23. From the perusal of aforesaid decisions, at the outset, it may appear that on similar nature of issues there are divergent views of various benches of the Tribunal, however, one common point/ratio permeating through all the decisions, which can be deduced by us is that, if an assessee company is in receipt of a ‘capital receipt’ which is not chargeable to tax at all, that is, it does not fall within any of the charging section or can be classified under any heads of income under the Income Tax Act, then same cannot be treated as part of net profit as per Profit & Loss account or reckoned as ‘working result’ of the company of the relevant previous year and consequently, cannot be held to be taxable as ‘book profit’ under MAT in terms of section 115JB. Accordingly, our conclusion remains the same that, the capital surplus on account of waiver of dues neither is nether taxable nor can be included in computation of book profit u/s 115JB.”

5.2. We also find that the issue regarding non-taxability of Rs.4,27,43,000/- by treating the same as capital receipt for the purpose of Section 115JB of the Act though not claimed before the lower authorities by the assessee, is being claimed for the first time before this Tribunal. We find that this is purely a legal issue and does not involve verification of any facts and hence, the same can be claimed for the first time before this Tribunal. Reliance in this regard is placed on the decision of Hon’ble Supreme Court in the case of NTPC Ltd., reported in 229 ITR 383 and CIT vs. Sinhgad Technical Education Society reported in 397 ITR 344 and the decision of Hon’ble Jurisdictional High Court in the case of CIT vs. Pruthvi Brokers and Shareholders Pvt Ltd., reported in 349 ITR 336 (Bom). We also find that the Hon’ble Calcutta High Court in the case of PCIT vs. Ankit Metal and Power Ltd., reported in 109 Taxmann.com 93 dated 09/07/2019 had specifically held that where the receipt is not in nature of income, it cannot be included in book profits u/s.115JB of the Act. The relevant portion of the said judgment is reproduced hereinabove.

“26. Now the second issue which requires adjudication is as to whether the aforesaid incentive subsidies received by the assessee from the Government of West Bengal under the schemes in question are to be included for the purpose of computation of book profit under Section 115 JB of the Income Tax Act, 1961 as contended by the revenue by relying on the decision in the case of Appollo Tyres Ltd. (supra).

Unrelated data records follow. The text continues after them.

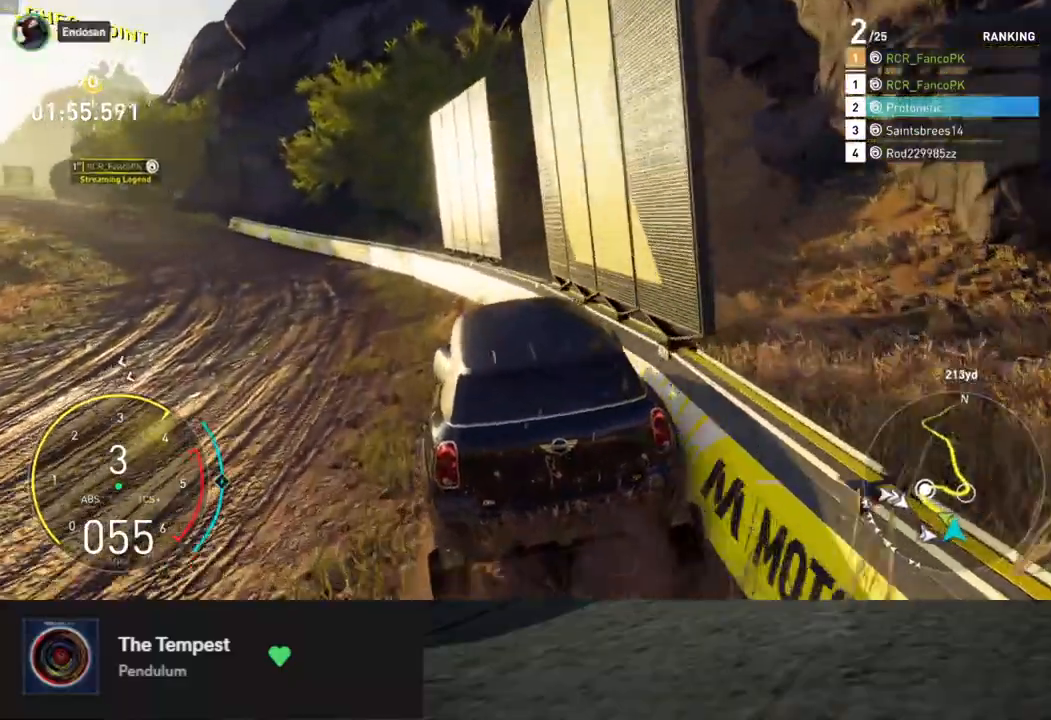
{"buttons": ["R2"], "left_stick": "left", "right_stick": "center", "events": [[67, "X", "up"], [234, "left_stick", "center"], [485, "left_stick", "left"]]}
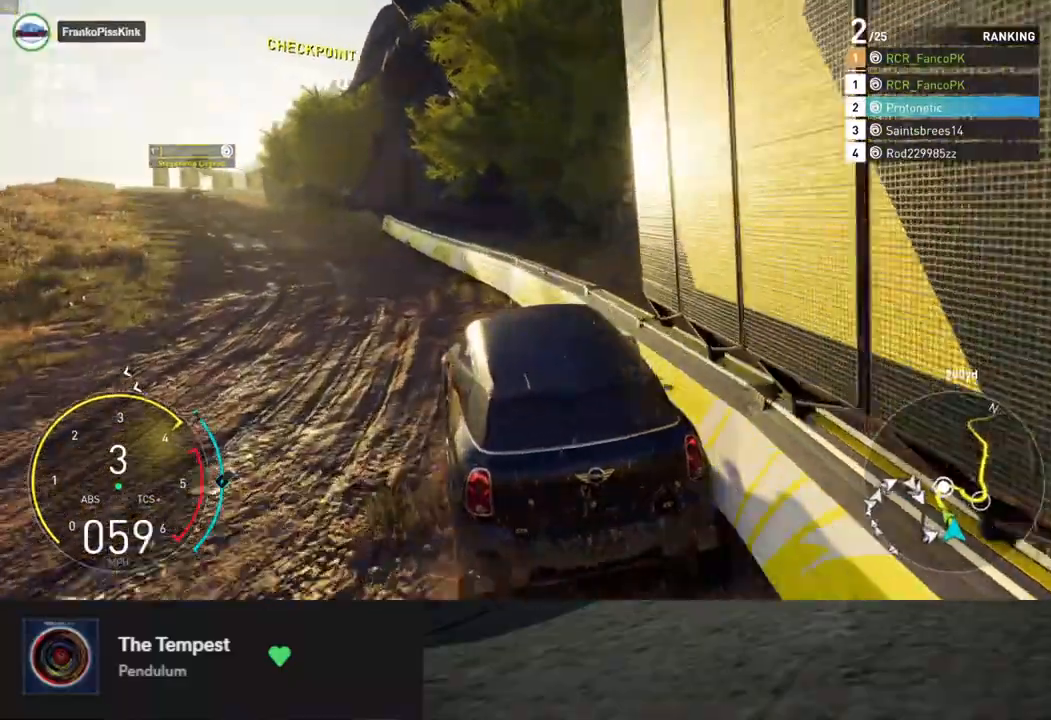
{"buttons": ["R2"], "left_stick": "left", "right_stick": "center", "events": [[134, "left_stick", "center"], [234, "left_stick", "left"], [352, "A", "down"], [452, "A", "up"]]}
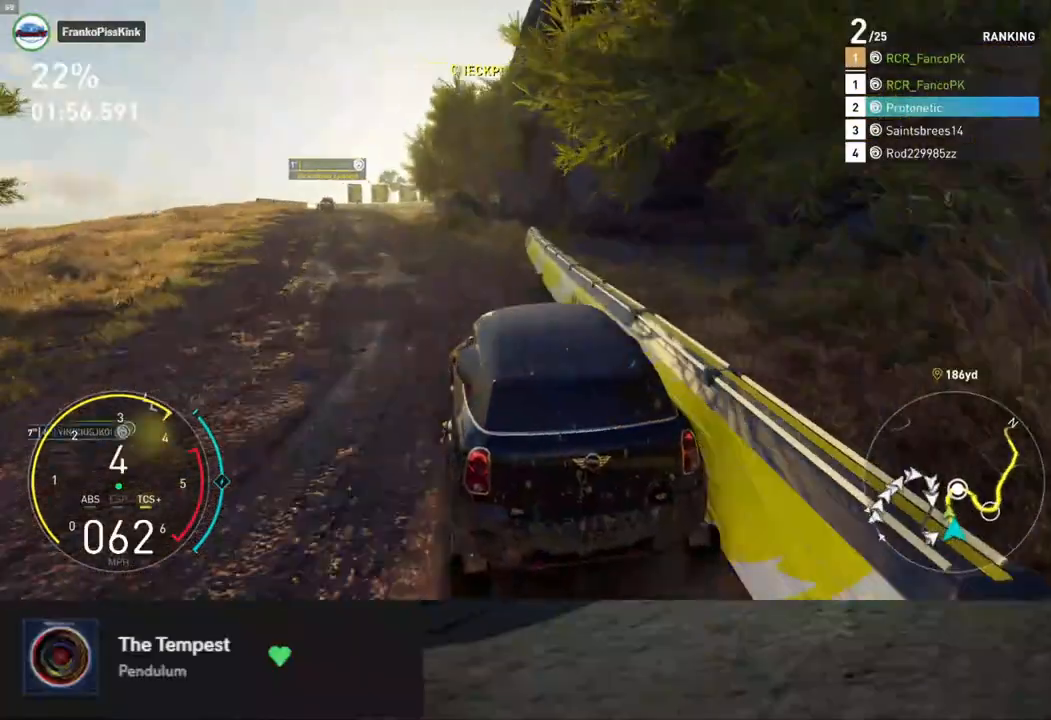
{"buttons": ["L1", "R2"], "left_stick": "down", "right_stick": "center", "events": [[17, "left_stick", "center"], [134, "left_stick", "left"], [301, "left_stick", "down"], [401, "L1", "down"]]}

27. In this case since we have already held that in relevant assessment year 2010­11 the incentives ‘Interest subsidy’ and ‘Power subsidy’ is a ‘capital receipt’ and does not fall within the definition of ‘Income’ under Section 2(24) of Income Tax Act, 1961 and when a receipt is not on in the character of income it cannot form part of the book profit under Section 115JB of the Act, 1961. In the case of Appollo Tyres Ltd. (supra) the income in question was taxable but was exempt under a specific provision of the Act as such it was to be included as a part of the book profit. But where a receipt is not in the nature of income at all it cannot be included in book profit for the purpose of computation under Section 115JB of the Income Tax Act, 1961. For the aforesaid reason, we hold that the interest and power subsidy under the schemes in question would have to be excluded while computing book profit under Section 115 JB of the Income Tax Act, 1961.”

5.3. Respectfully following the Co-ordinate Bench decision of JSW Ltd., and the decision of the Hon‟ble Calcutta High Court in the case of Ankit Metal and Power Ltd., referred to supra, we hold that the sum of Rs. 4,27,43,000/- to be a capital receipt and not liable to tax while computing books profits u/s.115JB of the Act. Accordingly, the ground Nos. 2 & 3 raised by the assessee are allowed.

6. In the result, appeal of the assessee is allowed in part.

Order pronounced on 17/02/2021 by way of proper mentioning in the notice board.